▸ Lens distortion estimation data
----

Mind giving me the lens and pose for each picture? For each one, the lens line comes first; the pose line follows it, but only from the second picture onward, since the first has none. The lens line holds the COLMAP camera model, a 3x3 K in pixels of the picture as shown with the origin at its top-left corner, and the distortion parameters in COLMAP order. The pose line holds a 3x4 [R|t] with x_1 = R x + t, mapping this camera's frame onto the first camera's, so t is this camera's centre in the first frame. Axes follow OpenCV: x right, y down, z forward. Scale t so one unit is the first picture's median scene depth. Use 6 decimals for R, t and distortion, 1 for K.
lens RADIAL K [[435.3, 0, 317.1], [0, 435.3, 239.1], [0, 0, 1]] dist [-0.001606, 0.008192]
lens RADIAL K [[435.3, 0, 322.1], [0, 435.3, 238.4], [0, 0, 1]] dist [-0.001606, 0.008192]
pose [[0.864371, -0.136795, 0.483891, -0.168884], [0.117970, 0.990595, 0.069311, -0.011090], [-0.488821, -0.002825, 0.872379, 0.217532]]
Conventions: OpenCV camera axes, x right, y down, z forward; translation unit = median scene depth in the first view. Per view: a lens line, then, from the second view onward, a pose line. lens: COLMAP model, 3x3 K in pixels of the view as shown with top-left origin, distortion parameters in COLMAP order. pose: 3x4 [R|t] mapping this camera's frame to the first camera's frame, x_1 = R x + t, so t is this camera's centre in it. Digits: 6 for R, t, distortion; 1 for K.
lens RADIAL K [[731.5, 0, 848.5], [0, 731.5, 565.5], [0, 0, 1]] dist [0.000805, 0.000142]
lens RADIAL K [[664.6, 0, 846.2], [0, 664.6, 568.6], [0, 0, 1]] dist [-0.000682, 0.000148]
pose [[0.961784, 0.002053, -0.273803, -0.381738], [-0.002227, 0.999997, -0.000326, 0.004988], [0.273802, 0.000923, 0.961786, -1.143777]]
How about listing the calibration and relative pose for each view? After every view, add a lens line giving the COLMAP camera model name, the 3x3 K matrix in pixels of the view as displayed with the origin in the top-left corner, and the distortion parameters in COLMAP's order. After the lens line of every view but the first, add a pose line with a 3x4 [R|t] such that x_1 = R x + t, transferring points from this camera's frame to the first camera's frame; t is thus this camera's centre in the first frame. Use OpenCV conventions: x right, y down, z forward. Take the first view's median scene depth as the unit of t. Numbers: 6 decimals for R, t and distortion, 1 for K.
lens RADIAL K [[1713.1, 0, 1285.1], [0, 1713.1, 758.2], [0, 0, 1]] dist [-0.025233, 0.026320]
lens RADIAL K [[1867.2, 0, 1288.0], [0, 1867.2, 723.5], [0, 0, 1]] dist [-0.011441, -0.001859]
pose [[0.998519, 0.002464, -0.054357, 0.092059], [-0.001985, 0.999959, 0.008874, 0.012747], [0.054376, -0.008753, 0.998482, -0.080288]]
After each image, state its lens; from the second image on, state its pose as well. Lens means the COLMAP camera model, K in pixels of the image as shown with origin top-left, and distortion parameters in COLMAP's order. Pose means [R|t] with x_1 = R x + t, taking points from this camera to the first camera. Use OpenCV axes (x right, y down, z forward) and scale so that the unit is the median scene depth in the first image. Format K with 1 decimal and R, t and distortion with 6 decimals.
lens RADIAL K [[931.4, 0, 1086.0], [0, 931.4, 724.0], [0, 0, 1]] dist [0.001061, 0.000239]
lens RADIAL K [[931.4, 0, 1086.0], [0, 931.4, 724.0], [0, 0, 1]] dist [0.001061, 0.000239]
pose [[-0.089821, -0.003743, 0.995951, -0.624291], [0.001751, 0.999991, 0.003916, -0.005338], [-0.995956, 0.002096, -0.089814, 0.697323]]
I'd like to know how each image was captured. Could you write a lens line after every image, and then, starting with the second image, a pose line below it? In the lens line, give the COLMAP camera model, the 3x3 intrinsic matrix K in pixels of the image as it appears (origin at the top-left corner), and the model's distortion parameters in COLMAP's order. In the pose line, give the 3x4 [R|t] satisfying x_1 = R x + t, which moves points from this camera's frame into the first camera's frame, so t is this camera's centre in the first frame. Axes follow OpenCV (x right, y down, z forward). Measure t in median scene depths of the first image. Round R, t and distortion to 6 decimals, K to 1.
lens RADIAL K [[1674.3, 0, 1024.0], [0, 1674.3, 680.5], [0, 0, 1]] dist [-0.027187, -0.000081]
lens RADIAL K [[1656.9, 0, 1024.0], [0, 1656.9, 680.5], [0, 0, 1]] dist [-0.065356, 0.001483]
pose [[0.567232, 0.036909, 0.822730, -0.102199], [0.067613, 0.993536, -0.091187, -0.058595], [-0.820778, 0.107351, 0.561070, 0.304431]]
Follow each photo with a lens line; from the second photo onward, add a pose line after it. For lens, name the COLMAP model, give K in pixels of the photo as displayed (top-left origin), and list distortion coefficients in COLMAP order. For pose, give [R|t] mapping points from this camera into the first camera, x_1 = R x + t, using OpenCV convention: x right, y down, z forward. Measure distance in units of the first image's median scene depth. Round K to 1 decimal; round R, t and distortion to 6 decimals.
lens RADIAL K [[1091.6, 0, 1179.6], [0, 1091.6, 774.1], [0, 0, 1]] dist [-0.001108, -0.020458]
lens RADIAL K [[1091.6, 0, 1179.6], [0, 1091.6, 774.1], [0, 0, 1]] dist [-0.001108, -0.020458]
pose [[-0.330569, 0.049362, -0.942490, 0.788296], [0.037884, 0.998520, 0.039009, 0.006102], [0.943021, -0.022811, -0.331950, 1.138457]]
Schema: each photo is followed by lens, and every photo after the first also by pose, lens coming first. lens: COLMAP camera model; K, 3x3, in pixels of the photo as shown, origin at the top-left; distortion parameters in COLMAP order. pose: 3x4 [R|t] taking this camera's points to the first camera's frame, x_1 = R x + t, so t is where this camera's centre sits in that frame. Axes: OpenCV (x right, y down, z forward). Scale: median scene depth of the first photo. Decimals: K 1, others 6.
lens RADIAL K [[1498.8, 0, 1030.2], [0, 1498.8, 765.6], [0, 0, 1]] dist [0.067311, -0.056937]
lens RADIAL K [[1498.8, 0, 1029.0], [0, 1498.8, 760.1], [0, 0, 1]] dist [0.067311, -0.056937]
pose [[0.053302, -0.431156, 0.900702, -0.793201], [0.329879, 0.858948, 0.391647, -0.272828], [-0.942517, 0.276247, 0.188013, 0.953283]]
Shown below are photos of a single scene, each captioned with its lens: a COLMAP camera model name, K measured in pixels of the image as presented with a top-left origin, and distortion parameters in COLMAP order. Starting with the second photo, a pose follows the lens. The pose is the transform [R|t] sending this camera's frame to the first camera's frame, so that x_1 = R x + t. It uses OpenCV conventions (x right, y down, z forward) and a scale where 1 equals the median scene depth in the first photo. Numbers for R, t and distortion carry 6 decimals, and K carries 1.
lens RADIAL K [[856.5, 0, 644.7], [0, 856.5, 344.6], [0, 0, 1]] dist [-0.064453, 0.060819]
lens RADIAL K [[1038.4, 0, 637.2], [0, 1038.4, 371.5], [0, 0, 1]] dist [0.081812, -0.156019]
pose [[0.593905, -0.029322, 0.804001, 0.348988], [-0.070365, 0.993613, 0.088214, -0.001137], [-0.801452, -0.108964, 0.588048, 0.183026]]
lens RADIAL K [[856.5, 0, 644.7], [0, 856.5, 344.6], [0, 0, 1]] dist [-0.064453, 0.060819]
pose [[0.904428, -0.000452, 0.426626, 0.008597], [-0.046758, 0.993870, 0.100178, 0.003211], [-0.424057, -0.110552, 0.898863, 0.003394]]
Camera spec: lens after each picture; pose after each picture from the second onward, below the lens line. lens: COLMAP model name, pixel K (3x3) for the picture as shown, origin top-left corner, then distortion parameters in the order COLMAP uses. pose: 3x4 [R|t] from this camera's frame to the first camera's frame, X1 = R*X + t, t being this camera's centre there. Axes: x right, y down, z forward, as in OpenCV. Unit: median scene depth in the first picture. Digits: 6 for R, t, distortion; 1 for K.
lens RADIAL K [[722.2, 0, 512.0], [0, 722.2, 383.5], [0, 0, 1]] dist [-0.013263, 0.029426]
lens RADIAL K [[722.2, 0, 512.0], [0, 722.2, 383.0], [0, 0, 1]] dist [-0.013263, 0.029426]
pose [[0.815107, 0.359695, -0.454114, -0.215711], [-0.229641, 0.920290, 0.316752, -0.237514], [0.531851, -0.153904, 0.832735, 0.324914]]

----

▸ What is expected
Please put the lines of the records starting at the line containing "I'd like to" and ending at the line containing "0.107351, 0.561070, 0.304431]]" into a JSON list of strings, one string per line, leaving out blank lines.

▸ Expected answer
[
  "I'd like to know how each image was captured. Could you write a lens line after every image, and then, starting with the second image, a pose line below it? In the lens line, give the COLMAP camera model, the 3x3 intrinsic matrix K in pixels of the image as it appears (origin at the top-left corner), and the model's distortion parameters in COLMAP's order. In the pose line, give the 3x4 [R|t] satisfying x_1 = R x + t, which moves points from this camera's frame into the first camera's frame, so t is this camera's centre in the first frame. Axes follow OpenCV (x right, y down, z forward). Measure t in median scene depths of the first image. Round R, t and distortion to 6 decimals, K to 1.",
  "lens RADIAL K [[1674.3, 0, 1024.0], [0, 1674.3, 680.5], [0, 0, 1]] dist [-0.027187, -0.000081]",
  "lens RADIAL K [[1656.9, 0, 1024.0], [0, 1656.9, 680.5], [0, 0, 1]] dist [-0.065356, 0.001483]",
  "pose [[0.567232, 0.036909, 0.822730, -0.102199], [0.067613, 0.993536, -0.091187, -0.058595], [-0.820778, 0.107351, 0.561070, 0.304431]]"
]